AVAILABLE DATA ▸
+++

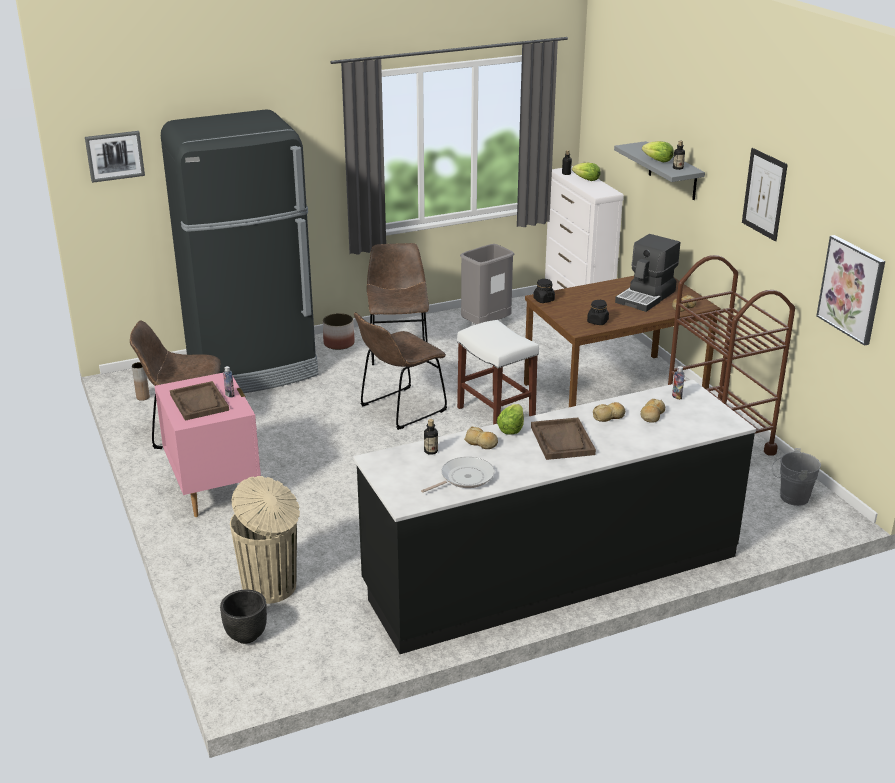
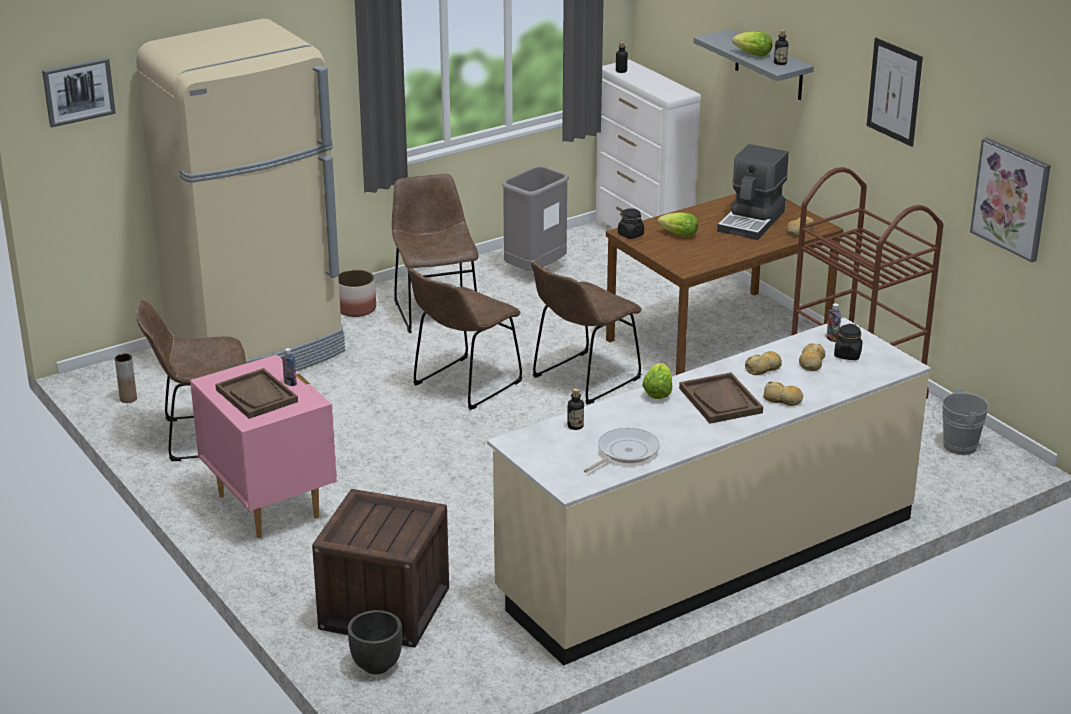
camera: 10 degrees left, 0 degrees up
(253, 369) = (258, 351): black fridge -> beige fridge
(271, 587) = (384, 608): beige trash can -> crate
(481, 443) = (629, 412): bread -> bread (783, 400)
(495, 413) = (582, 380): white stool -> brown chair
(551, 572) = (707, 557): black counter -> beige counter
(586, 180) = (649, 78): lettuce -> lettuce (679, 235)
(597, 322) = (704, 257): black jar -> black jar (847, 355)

+++

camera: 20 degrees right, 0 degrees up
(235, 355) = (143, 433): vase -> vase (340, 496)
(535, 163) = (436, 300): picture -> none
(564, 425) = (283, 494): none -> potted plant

+++

WHAT YOU ARE ASKED TO DO ▸ Beginning at the line above that contains "(253, 369) = (258, 351): black", return each line exactly through the line that contains "(597, 322) = (704, 257): black", and no others.

SOLUTION TO THE PROBLEM ▸
(253, 369) = (258, 351): black fridge -> beige fridge
(271, 587) = (384, 608): beige trash can -> crate
(481, 443) = (629, 412): bread -> bread (783, 400)
(495, 413) = (582, 380): white stool -> brown chair
(551, 572) = (707, 557): black counter -> beige counter
(586, 180) = (649, 78): lettuce -> lettuce (679, 235)
(597, 322) = (704, 257): black jar -> black jar (847, 355)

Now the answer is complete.